Because the book consists largely of second-hand information or anonymous sources, it can sometimes seem no deeper than the average DVD making-of feature. We didn’t need a new book to tell us that the marketing department considered the Oscar-winning American Beauty “dark and difficult.” And though non-insiders will enjoy the tales of Katzenberg’s disastrous attempts to do traditional 2-D animation, their eyes may glaze over at LaPorte’s emphasis on deals and budgets, unless they really care how much money Katzenberg’s Sinbad cartoon feature lost the studio.
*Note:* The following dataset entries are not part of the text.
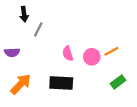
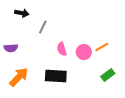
black arrow: (24, 14) -> (22, 13), turned -72
gray line: (38, 29) -> (43, 27), moved

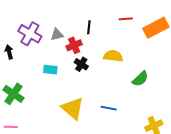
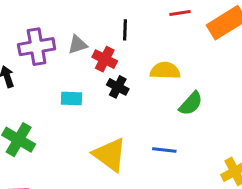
purple cross: (30, 34) -> (37, 47), turned -35
red cross: (74, 45) -> (105, 59), turned -35
green semicircle: (140, 79) -> (191, 104), moved

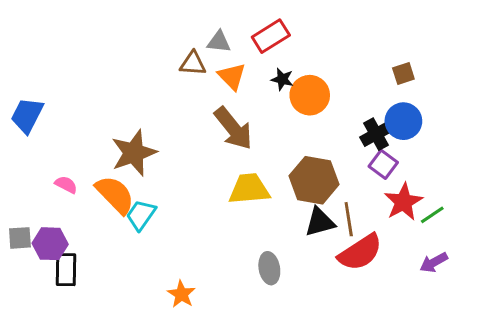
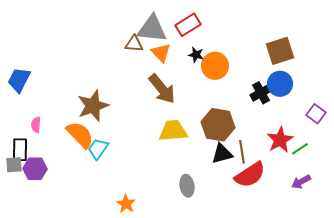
gray triangle: (219, 42) -> (152, 29), size x1.8
brown square: (403, 74) -> (280, 51), size x1.8
purple square: (383, 164) -> (316, 114), moved
pink semicircle: (66, 185) -> (36, 125), moved, turned -112
black rectangle: (66, 270) -> (20, 150), moved

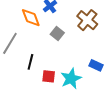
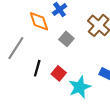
red square: (49, 76) -> (59, 73), moved, turned 32

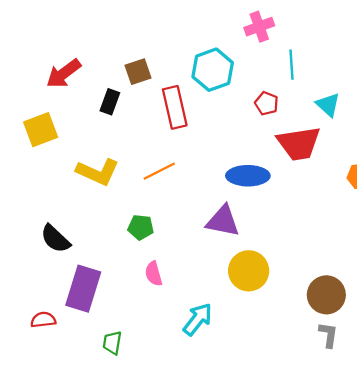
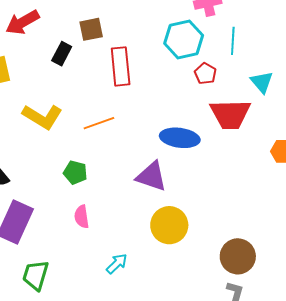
cyan hexagon: (213, 70) -> (184, 39), moved
cyan arrow: (198, 319) -> (117, 264), size x0.7
green trapezoid: (112, 343) -> (36, 275), size x1.4

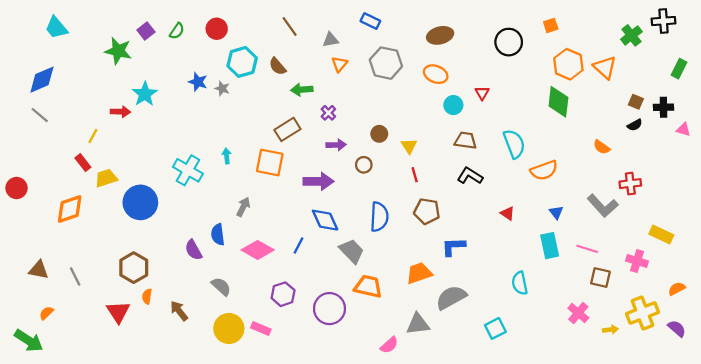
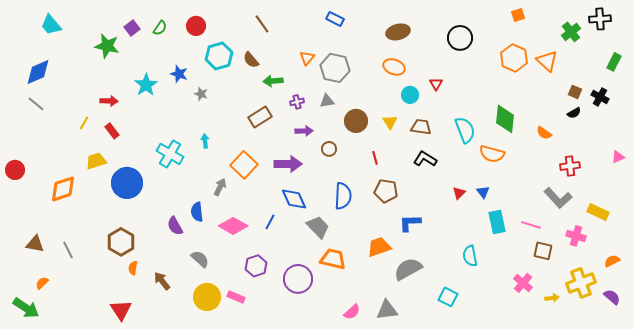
orange square: (551, 25) -> (518, 15), moved
gray triangle: (331, 40) -> (327, 101), moved
gray hexagon: (386, 63) -> (335, 68), moved
gray star: (222, 88) -> (201, 94), moved
cyan star: (145, 94) -> (146, 85), moved
green diamond: (558, 102) -> (505, 119), moved
black cross: (663, 107) -> (600, 97), turned 30
purple cross: (328, 113) -> (297, 102), turned 32
pink triangle: (683, 129) -> (618, 157), moved, turned -40
brown circle: (379, 134) -> (356, 121), moved, size x1.5
yellow triangle: (409, 146) -> (390, 122), moved
red rectangle: (83, 163) -> (112, 131), moved
orange square: (270, 163) -> (244, 165), moved, turned 32
orange semicircle: (544, 170) -> (492, 154), turned 35
gray L-shape: (603, 206) -> (558, 198), moved
blue triangle: (556, 212) -> (483, 192), moved
red triangle: (508, 213) -> (459, 193), turned 40
red triangle: (118, 312) -> (121, 310), moved
gray triangle: (418, 324) -> (387, 310), moved
cyan square: (495, 328) -> (448, 297), turned -36

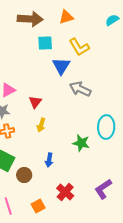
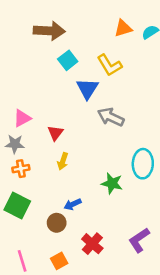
orange triangle: (66, 17) -> (123, 28), moved
cyan square: (45, 43) -> (68, 60), turned -35
blue arrow: (49, 160) -> (73, 204), turned 56
brown circle: (24, 175) -> (57, 223), moved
But in between the money matters, LaPorte has found some new anecdotes that add up to interesting character portraits of Katzenberg, the disgruntled ex-Disney employee who made his underlings want to “stick it to Disney,” and Spielberg, “the kid with the roving attention span,” who couldn’t focus on one studio for very long. These larger-than-life, movie-loving executives are reminiscent of the old studio system that DreamWorks tried, and failed, to revive. The book comes off as a story of how Hollywood got to where it is today: you start off trying to make movie magic, and wind up producing nothing except 3-D spectaculars and merchandise.